• PROMPT 1:
Pick out each line of the listing below that contains the string "upper", and copy those lines. Case counts, so match only that capitalization.

• TEXT PASSAGE:
Thanks, Mike. Slide 11 shows our reported and rebased revenue and OCF results for Q1 2015. During the quarter, we reported $4.5 billion of revenue, roughly in line with the prior-year period. Adjusting for FX acquisitions and dispositions, we posted 3% rebased revenue growth in Q1. From a regional standpoint, our European operations delivered $4.2 billion of revenue in the quarter, with rebased growth of 3%. I will give more details on our 5 largest European markets on the next slide. Outside of Europe, our Latin American operations, which consist of Chile and Puerto Rico, reported $290 million in revenue, with 5% rebased revenue growth. Turning to our OCF results. We reported $2.1 billion of OCF in Q1 2015, resulting in 1% rebased growth. This reflects a difficult comparison, as the results in Q1 2014 benefited from several nonrecurring items that we detail in our earnings release. Considering the tough comparative period, the OCF growth rate in Q1 was consistent with our phasing expectations and we remain confident in our ability to achieve mid-single-digit rebased OCF growth for 2015. In this regard, we expect our rebased OCF growth rate to accelerate over the next 3 quarters. Looking at our 2 regions. Our European OCF grew 1% on a rebased basis, impacted by the aforementioned nonrecurring items. Our Latin American business grew its OCF by 7% on a rebased basis. Our overall OCF margin for Q1 2015 of 46.4% declined slightly from the OCF margin in Q1 2014 of 46.9%. On Slide 12, we take a deeper dive into the Q1 2015 financial performance of our Big 5 markets that comprise over 80% of our total revenue. In the U.K., Virgin Media delivered rebased revenue growth of 3%, an improvement versus the 1% rebased growth in Q1 2014. This year-over-year growth…

Operator

Operator

[Operator Instructions] And we'll take our first question from Michael Bishop with RBC Capital Markets.

Michael Bishop

Analyst · RBC Capital Markets

It's Michael Bishop from RBC. Just a question on the 1 million RGU target. Given the trends in the first quarter and what you've seen in April, how should we expect the mix of RGU growth to trend throughout the year? Do you expect a good improvement in the video losses? Or should we continue to expect the broadband and telephony to remain at these levels or slightly pick up? And can you just walk us through which markets you expect a strong turnaround in to hit the 1 million?

Michael Fries

Management

Well, generally, we don't give that kind of detailed guidance, of course, on our net adds, but it wouldn't be crazy to look back at our historical growth and which markets have historically driven that growth, principally, markets like Germany and a turnaround, to some extent, at Holland in the second half of the year. All those things would be a typical approach if you were looking for one. Clearly, the video loss figure in the first quarter was something we had not experienced in the past. So that is a focus area. And we're used -- we're hoping to get back to more regular volumes in voice and broadband. So I'm really not giving you anything specific because I can't, but I would tell you that it's not going to be materially different than our past trends. And if you were to look at those either by geography or product, I think you'd get pretty close.

• PROMPT 2:
Reproduce the earnings call text above word for word, starting with "It's Michael Bishop" and going on through "the 1 million?".

• PROVIDED MATERIAL:
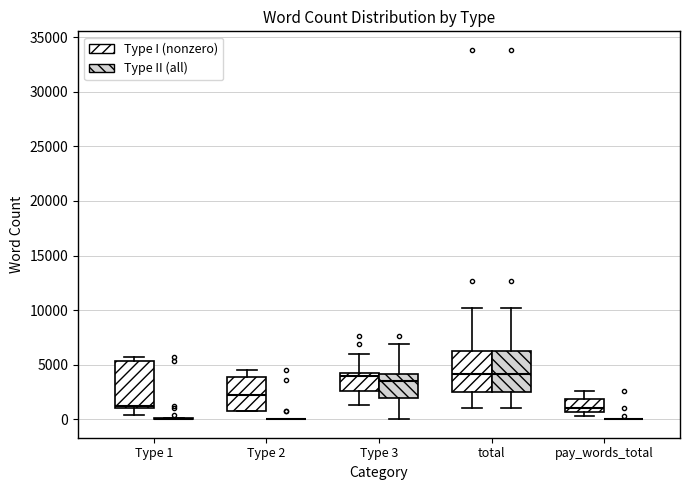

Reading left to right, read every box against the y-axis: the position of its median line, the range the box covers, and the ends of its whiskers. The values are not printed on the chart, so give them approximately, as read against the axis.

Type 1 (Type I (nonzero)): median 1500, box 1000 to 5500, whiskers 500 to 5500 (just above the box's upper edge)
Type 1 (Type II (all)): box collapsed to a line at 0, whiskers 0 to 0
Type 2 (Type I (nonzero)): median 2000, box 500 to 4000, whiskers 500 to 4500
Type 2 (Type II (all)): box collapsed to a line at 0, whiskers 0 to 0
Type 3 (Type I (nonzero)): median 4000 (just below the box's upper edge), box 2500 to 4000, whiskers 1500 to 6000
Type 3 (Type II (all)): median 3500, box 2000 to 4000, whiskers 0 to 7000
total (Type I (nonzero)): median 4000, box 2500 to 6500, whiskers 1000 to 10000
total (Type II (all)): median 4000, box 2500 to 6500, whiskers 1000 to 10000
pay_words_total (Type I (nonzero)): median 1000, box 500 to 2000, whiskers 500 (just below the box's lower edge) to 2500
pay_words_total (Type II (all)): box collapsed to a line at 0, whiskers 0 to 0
---
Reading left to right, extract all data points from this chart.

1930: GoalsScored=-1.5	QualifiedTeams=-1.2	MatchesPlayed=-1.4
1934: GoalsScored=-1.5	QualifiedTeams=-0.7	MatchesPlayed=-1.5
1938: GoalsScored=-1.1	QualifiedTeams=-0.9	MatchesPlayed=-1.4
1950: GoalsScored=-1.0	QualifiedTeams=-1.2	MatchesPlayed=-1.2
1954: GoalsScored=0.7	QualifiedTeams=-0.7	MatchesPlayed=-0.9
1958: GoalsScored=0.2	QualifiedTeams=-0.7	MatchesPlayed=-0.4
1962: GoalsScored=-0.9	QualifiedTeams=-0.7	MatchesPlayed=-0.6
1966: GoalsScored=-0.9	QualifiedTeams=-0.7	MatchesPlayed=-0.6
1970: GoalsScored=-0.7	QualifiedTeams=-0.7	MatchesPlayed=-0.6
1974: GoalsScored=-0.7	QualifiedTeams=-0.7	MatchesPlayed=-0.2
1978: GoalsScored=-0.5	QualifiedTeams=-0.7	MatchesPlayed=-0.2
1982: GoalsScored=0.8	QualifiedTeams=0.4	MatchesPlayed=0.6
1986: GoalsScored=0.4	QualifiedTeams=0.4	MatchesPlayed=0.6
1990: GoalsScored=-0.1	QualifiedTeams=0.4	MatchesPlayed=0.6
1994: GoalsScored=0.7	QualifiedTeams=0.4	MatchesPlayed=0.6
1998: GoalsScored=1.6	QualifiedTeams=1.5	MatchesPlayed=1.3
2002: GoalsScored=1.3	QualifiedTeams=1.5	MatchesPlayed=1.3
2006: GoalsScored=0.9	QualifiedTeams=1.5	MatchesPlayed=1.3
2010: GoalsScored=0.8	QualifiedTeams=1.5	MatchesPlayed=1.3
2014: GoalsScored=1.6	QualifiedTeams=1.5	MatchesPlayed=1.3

• EXPECTED OUTPUT 1:
Type 1 (Type I (nonzero)): median 1500, box 1000 to 5500, whiskers 500 to 5500 (just above the box's upper edge)
Type 3 (Type I (nonzero)): median 4000 (just below the box's upper edge), box 2500 to 4000, whiskers 1500 to 6000

• EXPECTED OUTPUT 2:
It's Michael Bishop from RBC. Just a question on the 1 million RGU target. Given the trends in the first quarter and what you've seen in April, how should we expect the mix of RGU growth to trend throughout the year? Do you expect a good improvement in the video losses? Or should we continue to expect the broadband and telephony to remain at these levels or slightly pick up? And can you just walk us through which markets you expect a strong turnaround in to hit the 1 million?